5 FORCES ANALYSIS… Pazarlama alanında 5 ayrı rekabet unsuru vardır diyor Porter: Rakipler, Tedarikçiler, Müşteriler, İkame Mal Üreticileri ve Pazara Yeni Girecek Olanlar… Yahu bizim Marketing 101 öğrencilerine dersin 3. haftasında sorsam, onlar bile aşağı yukarı bu unsurları tahmin ederler zaten… Ama Porter bu 5 Güç Analizi ile her işletme okulunun standart müfredatı haline geldi…

Daha bir sürü örnek sayabilirim size: Jack Trout ile Al Rise’ ın POSITIONING kavramı, Tony Buzan’ ın MIND MAPPING yaklaşımı, Edward de Bono’ nun 6 THINKING HATS yöntemi, Peter Senge’ in 5th DISCIPLINE öngörüsü, Steven Covey’ in HABITS kuralları ve daha neler neler…

Yaklaşık 20 senedir değişik dergilerde pazarlama yazıları yazdığım, 10 seneden beri de üniversitede pazarlama dersleri verdiğim için, ben de artık kendi kavramımı lanse edecek olgunluğa ulaştığımı düşünüyorum.

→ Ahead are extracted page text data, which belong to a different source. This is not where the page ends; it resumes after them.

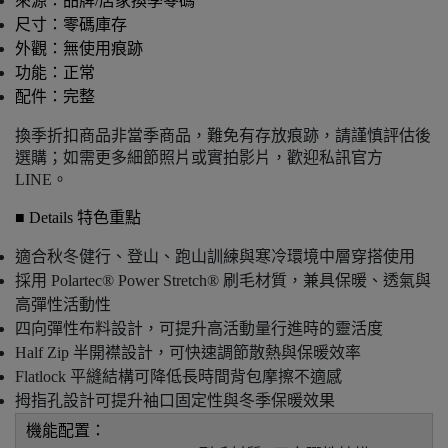
來源：品牌/店家換季零碼
尺寸：零碼庫存
外觀：無使用痕跡
功能：正常
配件：完整
換季折扣商品非當季商品，難免有存放痕跡，請謹慎評估後
選購；如需更多細節照片或實拍影片，歡迎私訊官方 
LINE。
■ Details 特色重點
適合秋冬健行、登山、跑山訓練與寒冷環境中層穿搭使用
採用 Polartec® Power Stretch® 刷毛材質，兼具保暖、透氣與
高彈性活動性
四向彈性布料設計，可提升高活動量行進時的靈活度
Half Zip 半開襟設計，可快速調節散熱與保暖效率
Flatlock 平縫結構可降低長時間背包摩擦不適感
拇指孔設計可提升袖口固定性與冬季保暖效果
機能配置：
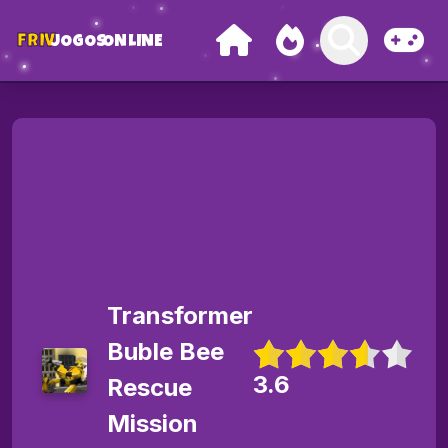
FRIV
JOGOS
ONLINE
Transformer
Buble Bee
3.6
Rescue
Mission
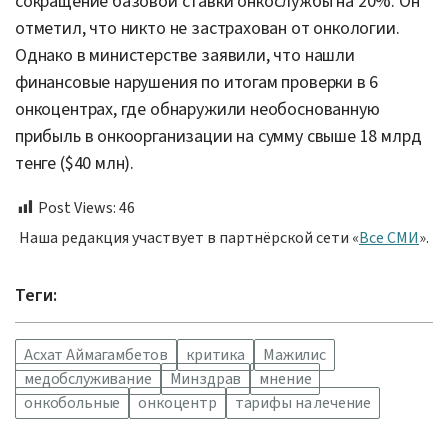
сокращение базовой ставки онкослужбы на 20%. Он
отметил, что никто не застрахован от онкологии.
Однако в министерстве заявили, что нашли
финансовые нарушения по итогам проверки в 6
онкоцентрах, где обнаружили необоснованную
прибыль в онкоорганизации на сумму свыше 18 млрд
тенге ($40 млн).
Post Views:
46
Наша редакция участвует в партнёрской сети «
Все СМИ
».
Теги:
Асхат Аймагамбетов
критика
Мажилис
медобслуживание
Минздрав
мнение
онкобольные
онкоцентр
тарифы на лечение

İşte bu sayfalarda, şimdi şu anda, Pazarlama Dünyası yepyeni bir kavramla tanışmak üzere…

Sıkı durun:

Benim pazarlama dünyasına armağan etmeye karar verdiğim kavram MARKETING JAZZ…

Yani Pazarlama Cazı…

Her yabancı Pazarlama kavramı gibi, Türkçeye çevrildiğinde orijinali kadar etkili olmasa da, kanımca bugüne kadar düşünülmemiş, yepyeni bir yaklaşım… Yani Amerikalıların “bizim ev hanımlarının birbirine deterjan tavsiyesi” ni “WoM” olarak ısıtıp önümüze sürmesi gibi bildik, alışıldık bir yaklaşım değil… Hani bizim bakkalın bıçağın ucuyla beyaz peynirin köşesini kesip “abi bak bir dene, bu Ezine’ den yeni geldi. Yenge az yağlı peyniri sever” esnaflığı, Amerikalıların aklına gelince “CREATING EXCELLENT CUSTOMER EXPERIENCE” oldu ya, işte bu benim Marketing Jazz öyle bir şey değil. Yukarıda örneklerini sunduğum diğer kavramlara göre daha entelektüel, daha sofistike, daha yaratıcı… Peki nedir bu, size bugün burada lanse edilen ve gelecekte bir çok markayı peşinden sürükleyecek “Marketing Jazz”, anlatayım…

Aslında “Jazz” sözcüğü pazarlamacılar için pek de yabancı bir kavram değil. Hatta Honda’ nın otomobil modellerinden biri ile, Yves Saint Laurent’ in bir parfümü de, “Jazz” markasını taşıyor. Birçok marka da dünyadaki Caz Festivalleri’ ne sponsor olarak isimlerinin jaz müziği ile birlikte anılır hale getiriyorlar. Türkiye’ den örnek verecek olursak “Akbank Caz Festivali” ve Garanti’ nin “Caz Yeşili” ilk akla gelenler. Ama benim “Jazz Marketing” kavramını ortaya atarken, dikkat çekmek istediğim nokta bu değil…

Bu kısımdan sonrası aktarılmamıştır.